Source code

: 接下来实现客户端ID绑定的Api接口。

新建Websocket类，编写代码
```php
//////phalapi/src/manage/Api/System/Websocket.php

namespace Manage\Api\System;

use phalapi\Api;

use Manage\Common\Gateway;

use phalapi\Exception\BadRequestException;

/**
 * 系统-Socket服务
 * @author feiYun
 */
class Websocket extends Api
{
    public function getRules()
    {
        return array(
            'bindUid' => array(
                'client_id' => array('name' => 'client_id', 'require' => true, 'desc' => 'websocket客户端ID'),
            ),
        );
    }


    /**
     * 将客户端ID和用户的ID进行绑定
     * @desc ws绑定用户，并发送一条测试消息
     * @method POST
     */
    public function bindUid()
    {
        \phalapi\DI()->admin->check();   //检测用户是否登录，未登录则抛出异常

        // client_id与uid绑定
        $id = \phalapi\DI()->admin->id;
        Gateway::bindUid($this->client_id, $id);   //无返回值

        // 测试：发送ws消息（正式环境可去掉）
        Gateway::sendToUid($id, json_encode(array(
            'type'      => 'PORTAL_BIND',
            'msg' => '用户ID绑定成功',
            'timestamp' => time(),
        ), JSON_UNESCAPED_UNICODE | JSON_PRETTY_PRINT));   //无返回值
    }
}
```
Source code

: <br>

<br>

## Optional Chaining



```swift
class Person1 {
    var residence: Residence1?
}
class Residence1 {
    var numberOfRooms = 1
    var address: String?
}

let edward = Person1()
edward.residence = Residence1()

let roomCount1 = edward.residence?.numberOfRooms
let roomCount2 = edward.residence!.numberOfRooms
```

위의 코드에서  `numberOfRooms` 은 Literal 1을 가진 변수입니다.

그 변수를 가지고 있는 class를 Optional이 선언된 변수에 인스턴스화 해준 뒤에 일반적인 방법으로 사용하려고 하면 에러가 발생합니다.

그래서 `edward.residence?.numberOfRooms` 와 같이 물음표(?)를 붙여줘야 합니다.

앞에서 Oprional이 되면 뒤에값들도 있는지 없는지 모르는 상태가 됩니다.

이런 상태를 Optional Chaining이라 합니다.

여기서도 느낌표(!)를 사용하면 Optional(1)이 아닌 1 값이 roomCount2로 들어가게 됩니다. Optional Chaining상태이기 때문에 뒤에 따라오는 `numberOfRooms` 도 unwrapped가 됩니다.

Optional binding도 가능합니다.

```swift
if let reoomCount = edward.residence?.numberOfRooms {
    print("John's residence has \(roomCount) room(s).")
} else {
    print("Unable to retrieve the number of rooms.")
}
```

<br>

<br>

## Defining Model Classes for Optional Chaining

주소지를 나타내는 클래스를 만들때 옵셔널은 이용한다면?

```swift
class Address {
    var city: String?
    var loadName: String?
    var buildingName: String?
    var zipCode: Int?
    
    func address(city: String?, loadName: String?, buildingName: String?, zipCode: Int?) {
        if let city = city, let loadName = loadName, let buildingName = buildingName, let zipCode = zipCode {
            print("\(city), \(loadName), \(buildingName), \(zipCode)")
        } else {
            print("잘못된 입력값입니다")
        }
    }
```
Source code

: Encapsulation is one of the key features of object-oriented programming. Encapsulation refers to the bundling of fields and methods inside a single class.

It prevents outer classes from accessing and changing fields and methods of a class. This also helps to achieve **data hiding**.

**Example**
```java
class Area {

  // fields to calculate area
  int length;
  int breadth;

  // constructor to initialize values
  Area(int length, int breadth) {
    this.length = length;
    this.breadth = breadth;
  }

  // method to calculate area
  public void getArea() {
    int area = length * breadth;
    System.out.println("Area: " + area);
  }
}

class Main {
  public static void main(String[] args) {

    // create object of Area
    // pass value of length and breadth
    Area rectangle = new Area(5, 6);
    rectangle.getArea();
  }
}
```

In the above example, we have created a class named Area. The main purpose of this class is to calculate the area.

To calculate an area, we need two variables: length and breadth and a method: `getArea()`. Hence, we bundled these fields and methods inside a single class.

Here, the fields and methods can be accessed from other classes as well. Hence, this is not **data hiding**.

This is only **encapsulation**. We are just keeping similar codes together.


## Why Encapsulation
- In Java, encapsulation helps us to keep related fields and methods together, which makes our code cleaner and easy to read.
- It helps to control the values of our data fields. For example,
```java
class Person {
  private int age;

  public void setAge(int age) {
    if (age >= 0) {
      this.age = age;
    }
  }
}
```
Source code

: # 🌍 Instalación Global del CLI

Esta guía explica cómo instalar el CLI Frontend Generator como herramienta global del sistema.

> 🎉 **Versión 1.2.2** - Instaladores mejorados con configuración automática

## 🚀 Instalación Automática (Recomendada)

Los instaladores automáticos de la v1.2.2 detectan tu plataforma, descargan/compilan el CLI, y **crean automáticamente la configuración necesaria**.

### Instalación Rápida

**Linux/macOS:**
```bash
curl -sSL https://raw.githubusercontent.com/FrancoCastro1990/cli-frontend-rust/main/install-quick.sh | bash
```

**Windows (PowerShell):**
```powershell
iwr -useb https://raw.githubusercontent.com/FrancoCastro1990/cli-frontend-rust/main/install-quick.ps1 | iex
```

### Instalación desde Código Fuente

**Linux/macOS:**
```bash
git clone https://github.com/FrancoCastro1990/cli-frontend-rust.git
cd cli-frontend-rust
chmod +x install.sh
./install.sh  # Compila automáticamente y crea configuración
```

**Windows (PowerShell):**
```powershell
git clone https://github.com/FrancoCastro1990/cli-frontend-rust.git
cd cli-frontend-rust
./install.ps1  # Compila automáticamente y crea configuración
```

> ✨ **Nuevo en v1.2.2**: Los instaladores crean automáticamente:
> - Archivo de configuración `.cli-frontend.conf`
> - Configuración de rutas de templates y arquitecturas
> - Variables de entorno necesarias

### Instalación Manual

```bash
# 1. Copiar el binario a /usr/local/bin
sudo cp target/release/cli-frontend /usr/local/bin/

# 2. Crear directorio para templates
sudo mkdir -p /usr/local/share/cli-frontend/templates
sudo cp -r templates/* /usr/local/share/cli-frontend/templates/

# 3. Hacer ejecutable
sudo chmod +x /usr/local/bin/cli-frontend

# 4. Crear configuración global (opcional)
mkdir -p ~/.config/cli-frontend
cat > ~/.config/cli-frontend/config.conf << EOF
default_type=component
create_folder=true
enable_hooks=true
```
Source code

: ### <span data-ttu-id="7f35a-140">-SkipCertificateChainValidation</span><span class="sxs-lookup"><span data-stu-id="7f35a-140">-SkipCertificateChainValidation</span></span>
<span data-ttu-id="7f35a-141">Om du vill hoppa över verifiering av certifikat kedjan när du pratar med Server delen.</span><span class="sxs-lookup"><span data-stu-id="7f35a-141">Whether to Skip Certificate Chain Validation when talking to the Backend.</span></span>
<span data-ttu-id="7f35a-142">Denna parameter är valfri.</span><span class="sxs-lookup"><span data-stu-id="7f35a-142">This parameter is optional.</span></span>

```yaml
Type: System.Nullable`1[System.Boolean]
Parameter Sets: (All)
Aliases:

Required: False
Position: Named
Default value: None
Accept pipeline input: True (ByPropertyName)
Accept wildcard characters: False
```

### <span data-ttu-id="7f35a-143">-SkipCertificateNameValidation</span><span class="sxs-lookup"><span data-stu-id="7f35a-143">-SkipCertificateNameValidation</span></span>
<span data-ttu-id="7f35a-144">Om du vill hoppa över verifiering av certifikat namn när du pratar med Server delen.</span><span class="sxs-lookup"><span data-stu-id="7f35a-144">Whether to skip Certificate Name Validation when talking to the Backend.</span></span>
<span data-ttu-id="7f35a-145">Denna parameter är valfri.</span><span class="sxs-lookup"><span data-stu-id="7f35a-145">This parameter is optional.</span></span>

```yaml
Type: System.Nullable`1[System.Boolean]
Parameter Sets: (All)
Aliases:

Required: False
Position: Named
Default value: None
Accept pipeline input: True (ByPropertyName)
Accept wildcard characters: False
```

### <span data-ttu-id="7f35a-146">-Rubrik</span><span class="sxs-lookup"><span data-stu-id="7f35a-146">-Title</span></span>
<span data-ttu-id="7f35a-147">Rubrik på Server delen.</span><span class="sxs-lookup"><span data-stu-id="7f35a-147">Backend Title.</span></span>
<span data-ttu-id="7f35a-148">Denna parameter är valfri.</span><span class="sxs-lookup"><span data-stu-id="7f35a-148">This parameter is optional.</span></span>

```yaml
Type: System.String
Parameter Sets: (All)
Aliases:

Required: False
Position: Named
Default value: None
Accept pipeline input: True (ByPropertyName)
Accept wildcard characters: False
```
══════
▶ [Task directions] Where does the word "public" occur in the data? Copy every line that has it.

▶ [Output]
    public function getRules()
    public function bindUid()
  public void getArea() {
  public static void main(String[] args) {
  public void setAge(int age) {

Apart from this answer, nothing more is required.